▶ [Check your understanding]:
1 – According to the abstract on phimosis and urinary tract infection in infant boys with vesicoureteral reflux, how many boys were included in the study?
2 – Continue the abstract on phimosis and urinary tract infection in infant boys with vesicoureteral reflux from its last sentence.

Background: Uncircumcised males are at higher risk of urinary tract infection (UTI) in the first year of life and circumcision is recommended as an option for males with vesicoureteral reflux (VUR). Uncircumcised males treated successfully with topical corticosteroid cream have decreased risk of UTI but the role of preputial management has not been explored previously in males with VUR.

Objective: We hypothesized that among uncircumcised boys with VUR, those with retractable foreskin would be at reduced risk of UTI compared to those with non-retractable foreskin.

Study Design: Males less than one year of age with primary VUR were prospectively enrolled. Patients with concomitant urologic diagnoses or less than one month of follow-up were excluded. Phimosis severity was graded on a 0-5 scale. Primary outcome was UTI during follow-up. Patients were divided into three groups for analysis: circumcised, low grade phimosis (grades 0-3) and high grade phimosis (grades 4-5). Multivariable Cox proportional hazards regression was used to estimate UTI risk adjusting for risk factors.

Results: One-hundred and five boys (24 circumcised and 81 uncircumcised) with VUR were included. Median age at enrollment was 4.4 months (IQR 2.2-6.6) and median follow-up was 1.1 years (IQR 0.53-2.9). Males with phimosis grades 4-5 had a higher UTI rate (29%) compared to phimosis grade 0-3 (4%). Based on Kaplan-Meier curves, boys with initial phimosis grades 4-5 were significantly more likely to develop a UTI than boys who were circumcised or had phimosis grades 0-3 (p = 0.005). On multivariable analysis, boys with phimosis grades 4-5 were significantly more likely to develop UTI when compared to boys with grades 0-3 phimosis (HR = 8.4, 95% CI: 1.1-64, p = 0.04).

▶ [Provided records]:
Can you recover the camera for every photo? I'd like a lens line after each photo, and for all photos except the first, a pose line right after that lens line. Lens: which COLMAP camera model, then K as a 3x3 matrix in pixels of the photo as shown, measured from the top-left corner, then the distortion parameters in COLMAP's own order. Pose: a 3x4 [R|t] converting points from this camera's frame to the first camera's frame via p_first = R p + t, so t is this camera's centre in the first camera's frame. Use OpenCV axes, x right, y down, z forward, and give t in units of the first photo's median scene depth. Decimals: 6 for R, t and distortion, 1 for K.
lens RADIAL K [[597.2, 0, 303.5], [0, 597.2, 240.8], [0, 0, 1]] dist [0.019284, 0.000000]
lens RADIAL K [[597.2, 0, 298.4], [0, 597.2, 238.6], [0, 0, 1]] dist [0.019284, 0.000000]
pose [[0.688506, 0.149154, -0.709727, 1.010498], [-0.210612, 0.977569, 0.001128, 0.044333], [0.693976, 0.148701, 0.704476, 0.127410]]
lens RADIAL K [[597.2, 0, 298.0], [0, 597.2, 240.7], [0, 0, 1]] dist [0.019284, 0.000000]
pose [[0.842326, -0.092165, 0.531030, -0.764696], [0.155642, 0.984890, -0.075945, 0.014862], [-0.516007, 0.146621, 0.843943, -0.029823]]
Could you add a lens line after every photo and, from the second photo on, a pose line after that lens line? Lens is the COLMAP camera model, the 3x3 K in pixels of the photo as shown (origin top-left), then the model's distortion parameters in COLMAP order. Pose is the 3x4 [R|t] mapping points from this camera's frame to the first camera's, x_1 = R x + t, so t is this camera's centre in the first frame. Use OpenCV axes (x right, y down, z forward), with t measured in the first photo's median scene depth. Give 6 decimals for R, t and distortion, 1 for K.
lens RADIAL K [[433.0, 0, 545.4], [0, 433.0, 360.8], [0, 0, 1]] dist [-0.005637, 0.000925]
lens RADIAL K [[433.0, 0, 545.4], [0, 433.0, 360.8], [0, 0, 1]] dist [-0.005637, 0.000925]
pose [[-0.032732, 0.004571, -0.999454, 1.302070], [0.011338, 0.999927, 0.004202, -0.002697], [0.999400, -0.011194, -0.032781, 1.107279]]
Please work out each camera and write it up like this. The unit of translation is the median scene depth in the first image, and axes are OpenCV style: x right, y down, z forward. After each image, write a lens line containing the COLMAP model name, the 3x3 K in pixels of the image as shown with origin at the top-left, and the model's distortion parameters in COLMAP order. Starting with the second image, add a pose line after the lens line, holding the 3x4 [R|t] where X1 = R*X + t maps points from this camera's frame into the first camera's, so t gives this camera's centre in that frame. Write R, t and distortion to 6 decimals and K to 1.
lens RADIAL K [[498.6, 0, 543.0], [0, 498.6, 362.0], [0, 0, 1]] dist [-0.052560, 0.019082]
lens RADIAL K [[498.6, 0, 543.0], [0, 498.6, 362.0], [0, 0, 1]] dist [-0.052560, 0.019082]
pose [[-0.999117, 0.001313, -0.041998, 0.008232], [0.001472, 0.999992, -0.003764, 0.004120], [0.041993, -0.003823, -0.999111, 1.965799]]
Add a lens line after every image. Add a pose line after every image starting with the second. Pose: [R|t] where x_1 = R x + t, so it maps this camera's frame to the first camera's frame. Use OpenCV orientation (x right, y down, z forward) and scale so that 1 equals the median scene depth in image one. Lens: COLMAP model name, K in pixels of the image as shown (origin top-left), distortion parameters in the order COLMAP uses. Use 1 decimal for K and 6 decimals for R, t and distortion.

▶ [Results for each task]:
1 – One hundred and five boys: 24 circumcised and 81 uncircumcised.

2 –
Discussion: Males with a retractable prepuce had a lower UTI risk compared to males with non-retractable prepuce (high grade phimosis) and this remained significant on multivariable analysis. This is concordant with prior studies demonstrating that a retractable prepuce is associated with decreased UTI risk. Limitations of our study include using phimosis grade at time of study enrollment and heterogenous prophylactic antibiotic use in our population.

Conclusions: Retractable foreskin reduces UTI risk in uncircumcised boys less than one year of age with VUR. Medical phimosis treatment to achieve a retractable prepuce offers an alternative and less invasive modality to reduce UTI risk in males with VUR.